Criminal investigations like this one require significant resources and time. Although the OIG is currently returning to pre-pandemic staffing levels due to limited resources, we had temporarily leveraged resources from Congress to hire more criminal investigators and significantly expand the number of staff reviewing UI fraud matters. We have also leveraged additional federal resources by partnering with DOJ and other federal law enforcement agencies. While these investigative resources have helped us address the incredible volume of UI fraud matters, the OIG anticipates identifying and investigating pandemic related UI fraud until the statute of limitations expires, which, absent congressional action, will start to expire in early 2025.

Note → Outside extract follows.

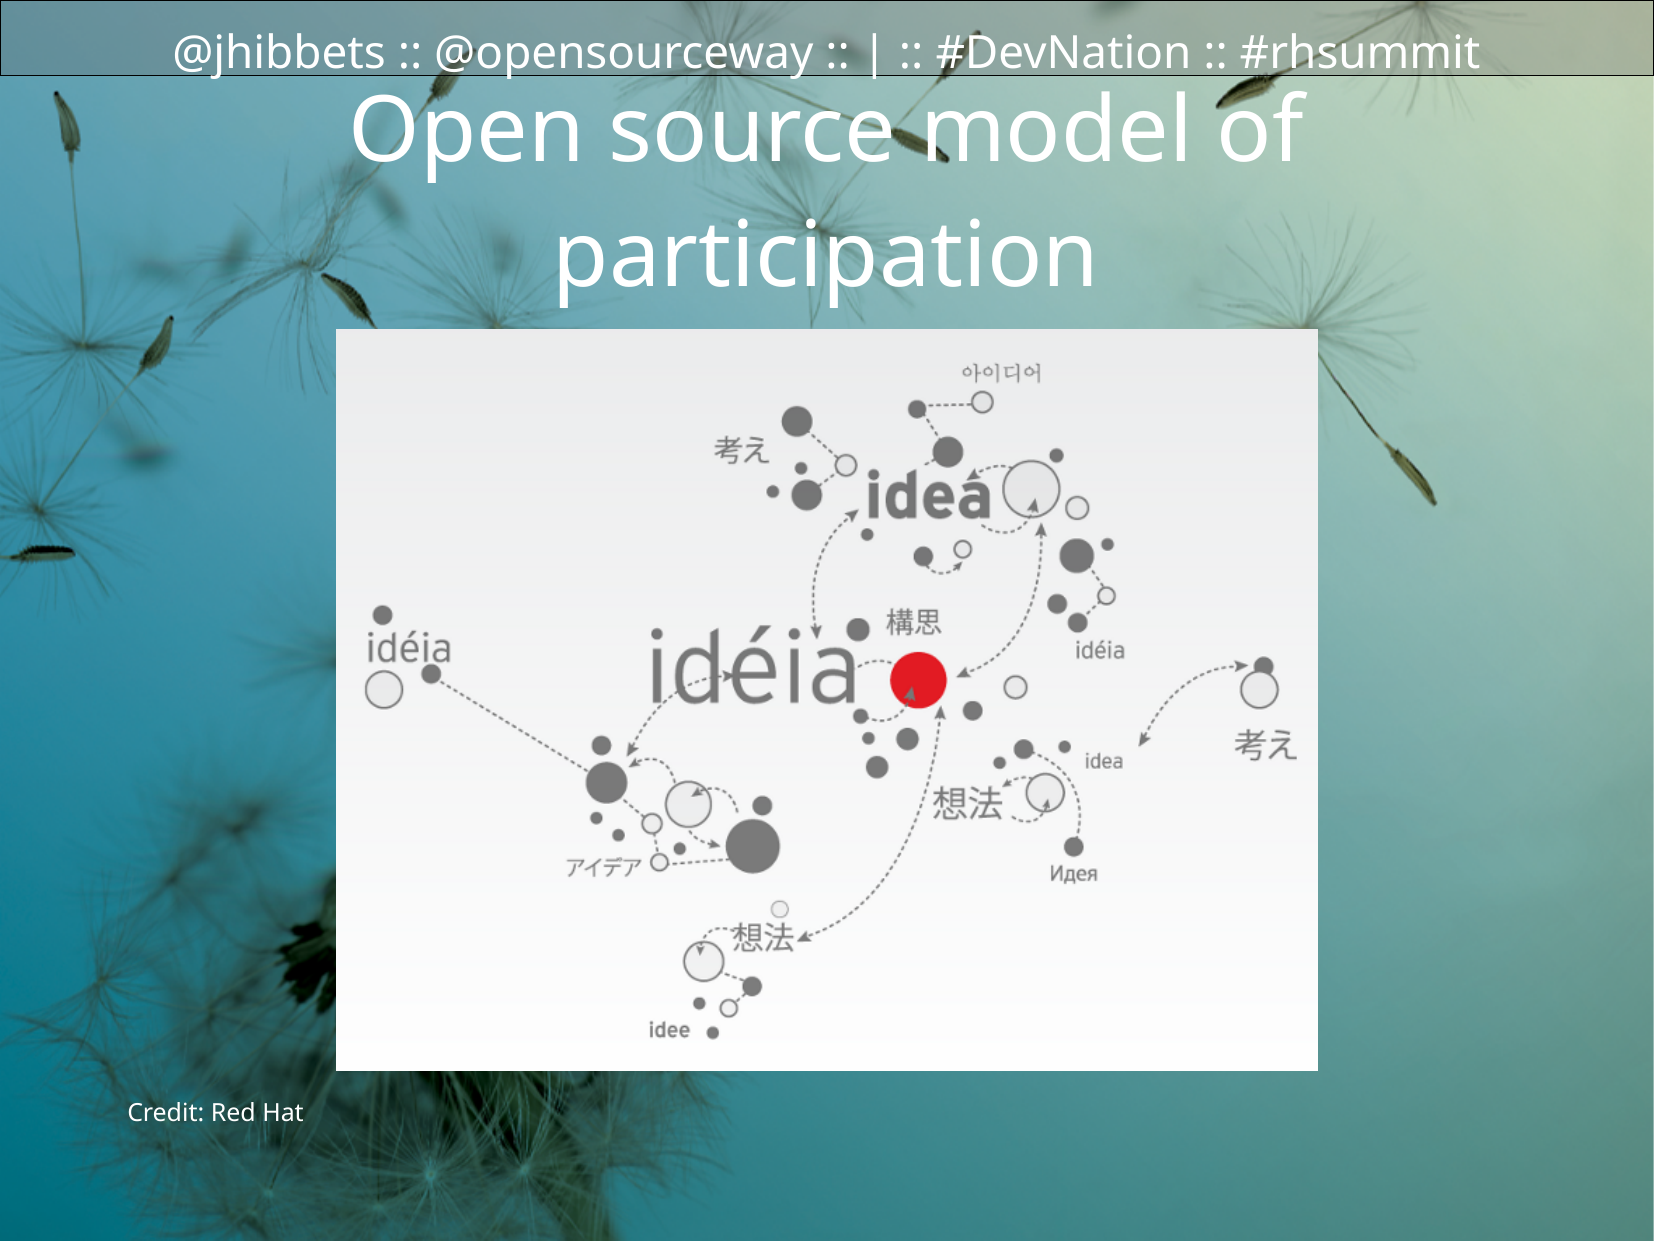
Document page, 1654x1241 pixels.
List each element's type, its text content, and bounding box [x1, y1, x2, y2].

text_box Credit: Red Hat [112, 1087, 325, 1128]
title Open source model of participation [82, 84, 1571, 292]
picture [0, 76, 1654, 1241]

In August 2022, an extension of the statute of limitations was implemented for crimes involving the U.S. Small Business Administration’s Paycheck Protection Program and Economic Injury Disaster Loan program.60 Congress should likewise consider extending the statute of limitations for existing laws when pandemic-related UI programs are defrauded. The expansion of the statute of limitations would provide investigators and prosecutors time to effectively and efficiently pursue and hold accountable those who defrauded the UI program and victimized the American people during the pandemic.
The OIG’s efforts to strengthen and protect the UI program continue. In addition to working with our law enforcement partners to combat fraud in the program, we will be issuing additional audit reports covering critical areas of concern and opportunities for improvement in the UI program. Planned and in-progress61 Phase 3 audit work includes:
Beyond our UI work, the OIG’s pandemic oversight continues to involve a substantial focus on other essential programs operated by DOL, including worker safety and health and employment and job training programs. We also continue oversight over numerous other areas including: combatting threats to the integrity of foreign labor certification programs, addressing the opioid crisis by fighting fraud against the Federal Employees’ Compensation Act program, and overseeing the efficiency and integrity of other important DOL programs and operations.